Я родилась в самом лучшем беларуском городе (название которого я не могу раскрывать в целях безопасности). Я не очень люблю вспоминать детство, но могу сказать, что благодаря многим событиям именно с тех лет у меня выработалась стрессоустойчивость, которая не раз меня выручала. Я интересовалась литературой и проглатывала огромное количество книг, думала связать свою жизнь с филологией. Однако также мне нравилась история. Бабушка учила меня ей в своей интерпретации, и поэтому в детстве у меня были дискуссии на достаточно специфические темы: кто прав в Гражданской войне, преступник ли Николай II и герои ли белые генералы?

Темы эти, как можно заметить, имели пророссийскую направленность. О беларуской истории в детстве я мало что знала, поскольку по национальности часть моей семьи украинцы, а часть русские, поэтому я не сразу осознала себя беларуской.

Тем не менее, в лет 10 мне показалось странным, что в Беларуси все говорят на русском. Бабушке я сказала примерно следующее: если мы совсем не будем говорить на беларуском, он умрёт. Бабушка, родившаяся в России и считающая себя русской, беларуский знала (и знает) на уровне понимания. С ролью языка соглашалась и говорила, что беларуский очень красивый.

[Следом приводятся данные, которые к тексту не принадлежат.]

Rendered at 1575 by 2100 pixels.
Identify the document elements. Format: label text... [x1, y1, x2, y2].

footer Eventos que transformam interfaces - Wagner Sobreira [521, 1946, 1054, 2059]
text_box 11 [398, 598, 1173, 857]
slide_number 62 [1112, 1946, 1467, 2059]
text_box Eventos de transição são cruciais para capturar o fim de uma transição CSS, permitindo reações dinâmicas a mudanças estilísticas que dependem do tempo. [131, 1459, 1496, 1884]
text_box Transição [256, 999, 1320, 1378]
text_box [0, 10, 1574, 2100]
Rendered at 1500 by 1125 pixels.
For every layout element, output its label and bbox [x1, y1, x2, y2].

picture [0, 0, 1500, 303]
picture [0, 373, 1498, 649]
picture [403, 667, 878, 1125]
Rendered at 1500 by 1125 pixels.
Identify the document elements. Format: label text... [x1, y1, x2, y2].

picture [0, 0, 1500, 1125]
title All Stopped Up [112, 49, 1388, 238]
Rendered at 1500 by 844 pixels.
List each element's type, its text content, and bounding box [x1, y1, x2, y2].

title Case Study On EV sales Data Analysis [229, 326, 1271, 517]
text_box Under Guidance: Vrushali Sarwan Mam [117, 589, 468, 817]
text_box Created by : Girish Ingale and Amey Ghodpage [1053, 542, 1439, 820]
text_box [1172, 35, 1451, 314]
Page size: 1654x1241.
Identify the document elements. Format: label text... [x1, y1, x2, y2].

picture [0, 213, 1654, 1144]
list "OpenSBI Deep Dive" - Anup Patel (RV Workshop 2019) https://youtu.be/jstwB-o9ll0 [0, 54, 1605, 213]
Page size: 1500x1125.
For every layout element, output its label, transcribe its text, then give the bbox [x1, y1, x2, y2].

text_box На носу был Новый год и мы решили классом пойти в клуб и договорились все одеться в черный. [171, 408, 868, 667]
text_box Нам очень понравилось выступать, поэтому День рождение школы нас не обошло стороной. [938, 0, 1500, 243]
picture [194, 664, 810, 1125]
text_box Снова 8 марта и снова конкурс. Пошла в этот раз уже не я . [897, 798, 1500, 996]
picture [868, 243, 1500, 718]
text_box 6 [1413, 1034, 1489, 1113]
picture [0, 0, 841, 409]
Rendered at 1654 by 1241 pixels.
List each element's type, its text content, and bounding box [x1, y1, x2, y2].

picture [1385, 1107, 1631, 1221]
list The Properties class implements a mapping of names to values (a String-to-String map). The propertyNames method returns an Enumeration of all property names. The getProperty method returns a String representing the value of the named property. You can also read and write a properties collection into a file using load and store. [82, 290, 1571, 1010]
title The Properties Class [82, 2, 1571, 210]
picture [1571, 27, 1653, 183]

Признаюсь, что мне было стыдно в детстве говорить на беларуском, потому что это считалось «колхозом». Сейчас, когда я говорю о роли родного языка, мама припоминает мне «шестерку» в средней школе.

Беларуский как один из способов коммуникации в моей жизни появился в университете. В конце школы я была типичной «ябатькой». Как-то учительница устроила дебаты на тему декрета о тунеядстве. Я, основываясь на том, что слышала в семье, доказывала всему классу, почему это правильный закон. Искренне надеюсь, что время стерло это событие из памяти моих одноклассников и одноклассниц.

Изначально я не планировала связывать жизнь с историческим факультетом, но как-то у нас был урок истории, и на замену пришла учительница. Меня поразили её энергия и рассуждения. Поэтому, как и многие важные решения в моей жизни, выбор поступать на истфак я приняла за пять минут и потом ни разу об этом не пожалела.

 

Разбудить в себе беларуску

 

Истфак — это место, где меня научили двум вещам: думать и пить. Пришла я туда скромной ябатькой, а на момент отчисления, судя по поведению администрации, была настоящей угрозой для беларуской государственности. Возможно, если бы меня не отчислили, то режим бы пал. Но обо всем этом по порядку.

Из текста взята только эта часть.